• Required work:
Answer these questions about the issue on the proc_ops note:
(a) Since which Linux version has the proc_ops structure been used for registering proc handlers?
(b) What is an instance of struct file commonly named?
(c) Which function is used to register a char device with the kernel?

*** Selected text

Refine doc & code

[minghu6]

1. Move the confusing note about struct proc_ops replacing with struct file_operations on linux >=5.6:
   

   lkmpg/lkmpg.tex

   Lines 957 to 990 in 637e707

   	Since Linux v5.6, the \cpp|proc_ops| structure was introduced to replace the use of the \cpp|file_operations| structure when registering proc handlers.
   	\subsection{The file structure}
   	\label{sec:file_struct}
   	Each device is represented in the kernel by a file structure, which is defined in \src{include/linux/fs.h}.
   	Be aware that a file is a kernel level structure and never appears in a user space program.
   	It is not the same thing as a \cpp|FILE|, which is defined by glibc and would never appear in a kernel space function.
   	Also, its name is a bit misleading; it represents an abstract open `file', not a file on a disk, which is represented by a structure named \cpp|inode|.
   	An instance of struct file is commonly named \cpp|filp|.
   	You'll also see it referred to as a struct file object.
   	Resist the temptation.
   	Go ahead and look at the definition of file.
   	Most of the entries you see, like struct dentry are not used by device drivers, and you can ignore them.
   	This is because drivers do not fill file directly; they only use structures contained in file which are created elsewhere.
   	\subsection{Registering A Device}
   	\label{sec:register_device}
   	As discussed earlier, char devices are accessed through device files, usually located in \verb|/dev|.
   	This is by convention. When writing a driver, it is OK to put the device file in your current directory.
   	Just make sure you place it in \verb|/dev| for a production driver.
   	The major number tells you which driver handles which device file.
   	The minor number is used only by the driver itself to differentiate which device it is operating on, just in case the driver handles more than one device.
   	Adding a driver to your system means registering it with the kernel.
   	This is synonymous with assigning it a major number during the module's initialization.
   	You do this by using the \cpp|register_chrdev| function, defined by \src{include/linux/fs.h}.
   	\begin{code}
   	int register_chrdev(unsigned int major, const char *name, struct file_operations *fops);
   	\end{code}

   
   The struct proc_ops would replace the struct file-operations only when create proc releated defined on <linux/proc_fs.h>
   In other word, regist device doesn't be affected, still using struct file_operations. It's confusing write this note above the regist device code (FOE ME, I HAVE SPENT PLENTY OF TIME ON SEARCHING HOW TO REGIST DEVICE USING STRUCT PROC_OPS)

******
*** Listed entries

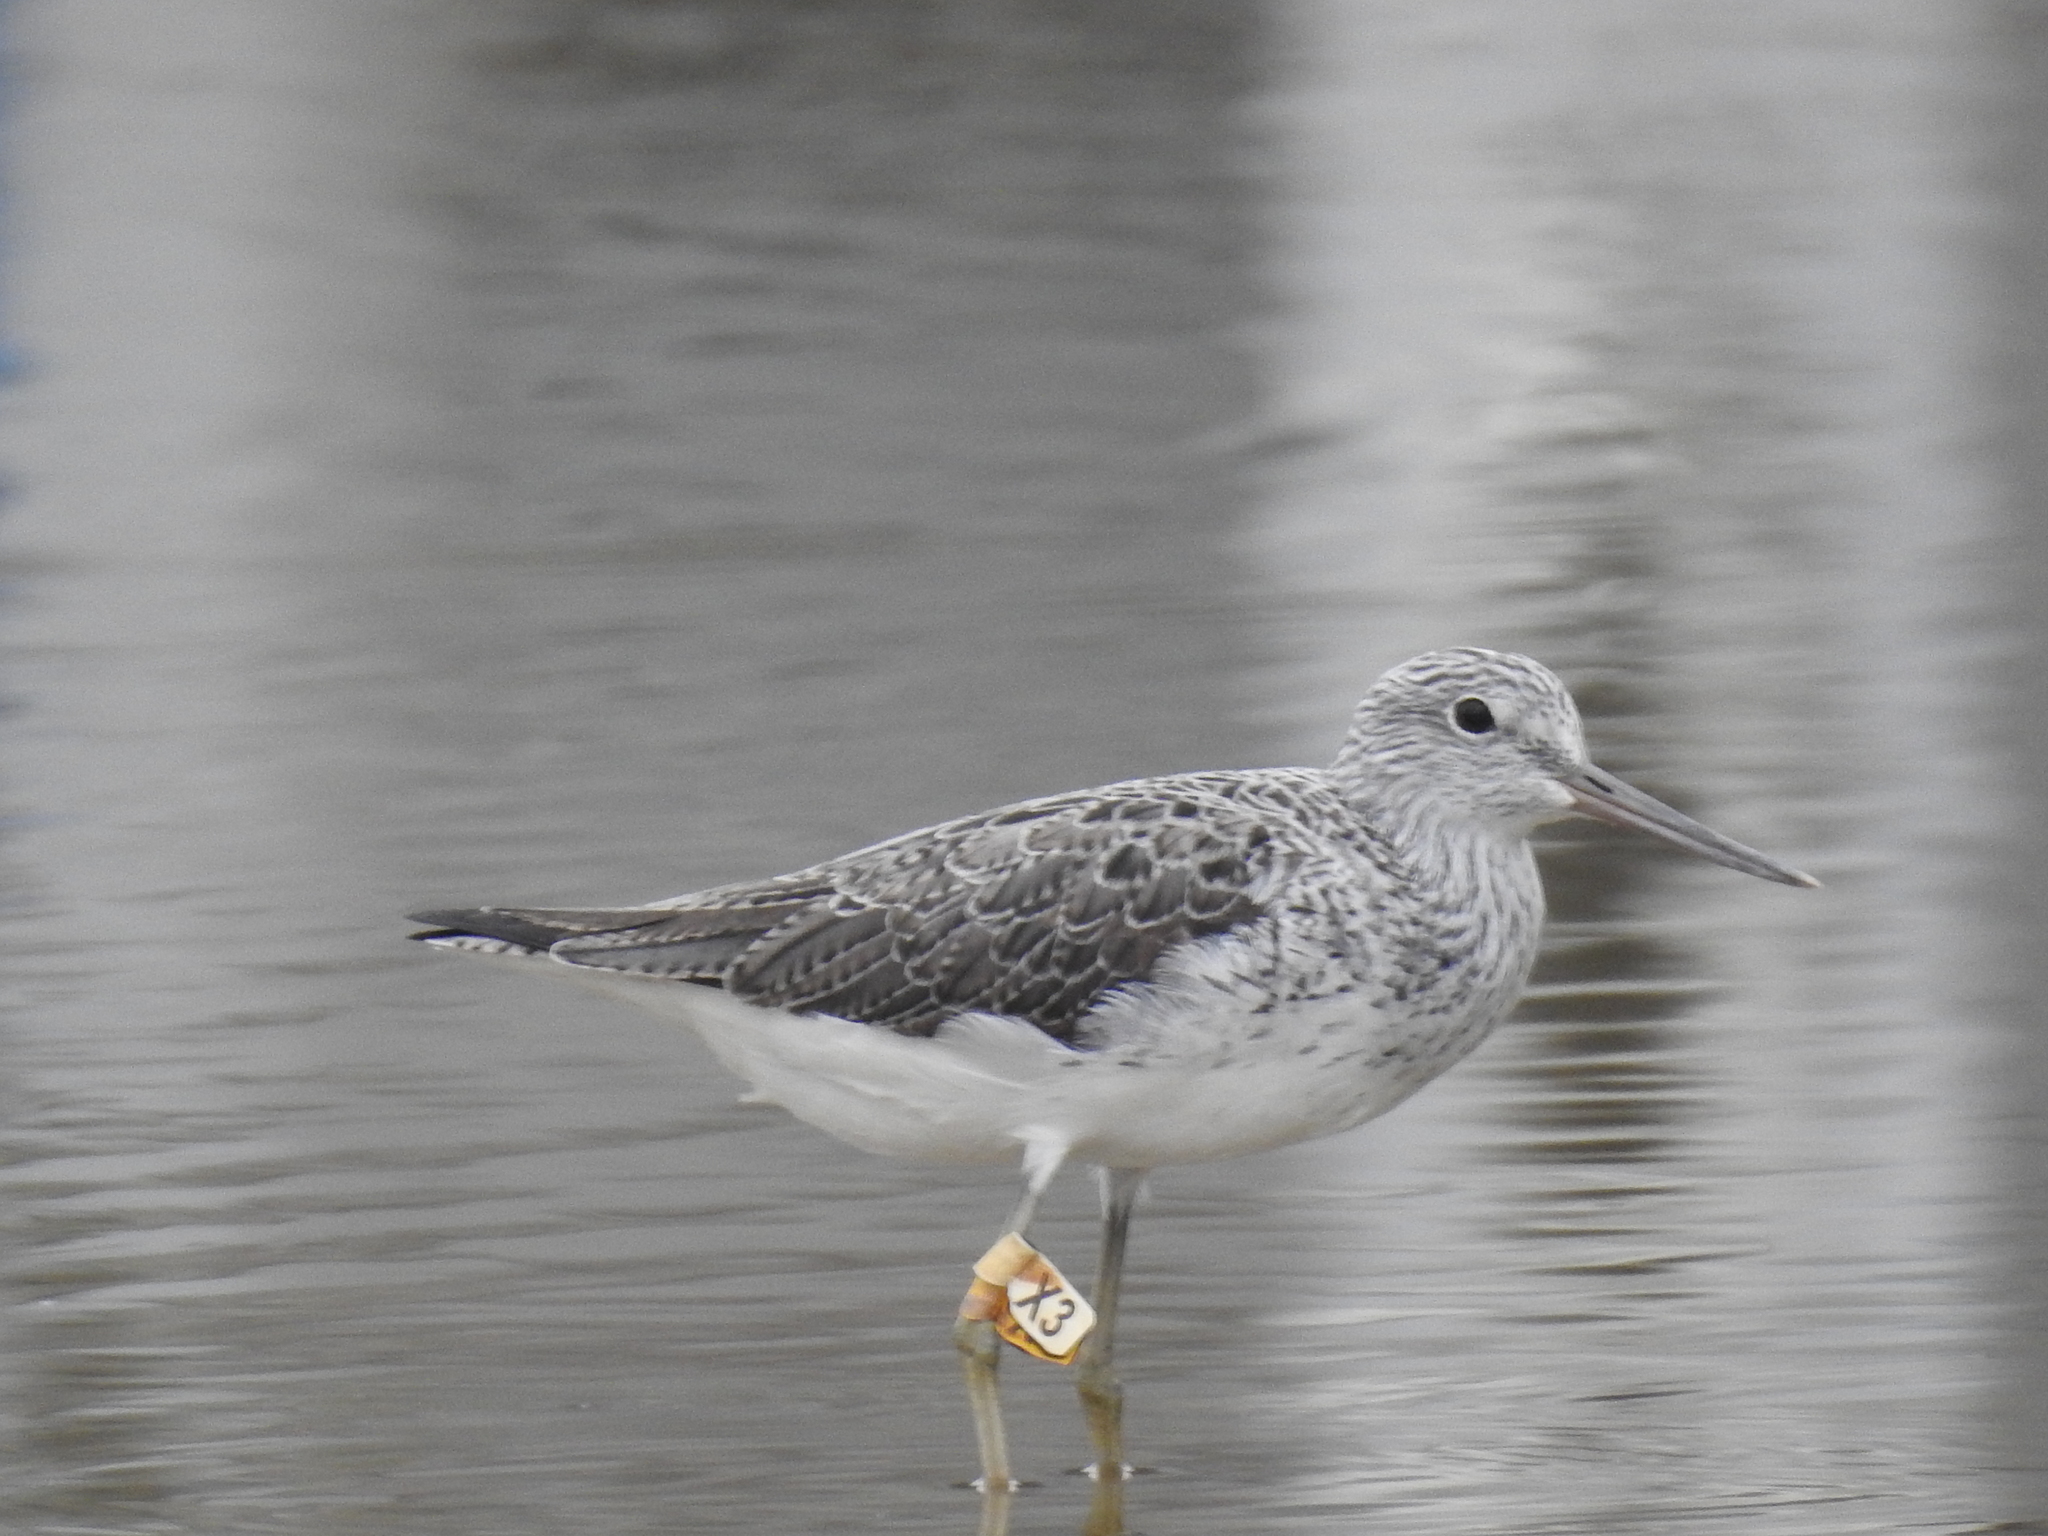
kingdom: Animalia
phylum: Chordata
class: Aves
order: Charadriiformes
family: Scolopacidae
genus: Tringa
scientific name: Tringa nebularia
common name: Common greenshank
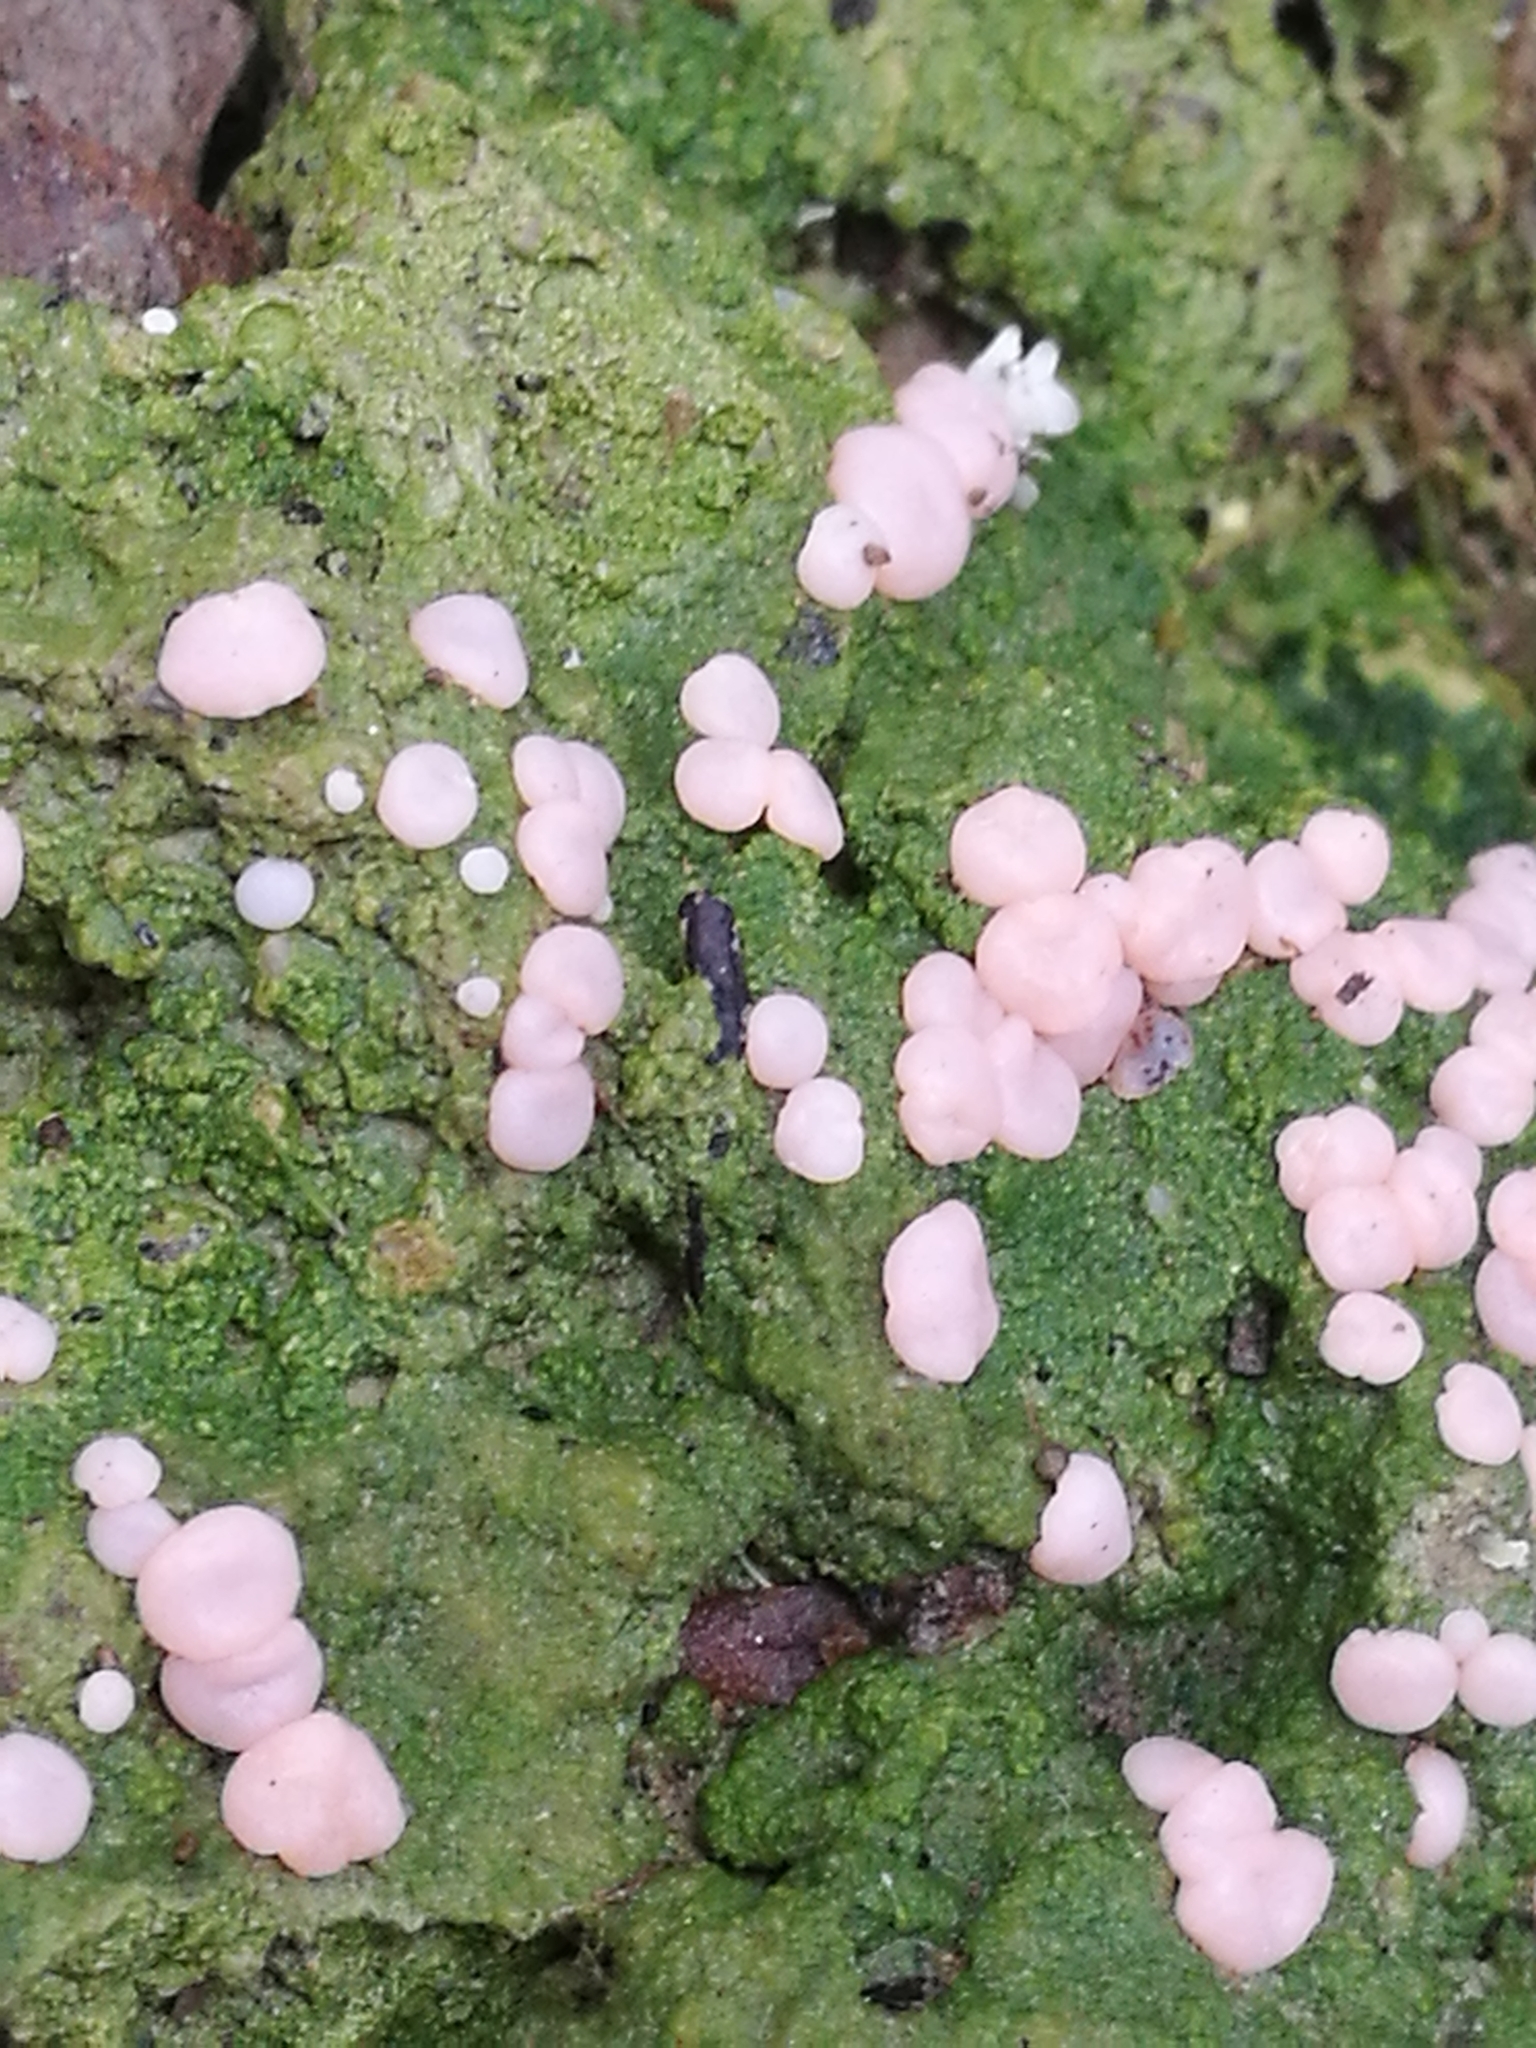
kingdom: Fungi
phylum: Ascomycota
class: Lecanoromycetes
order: Pertusariales
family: Icmadophilaceae
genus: Dibaeis
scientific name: Dibaeis absoluta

******

• Problem solution:
(a) Linux v5.6
(b) filp
(c) register_chrdev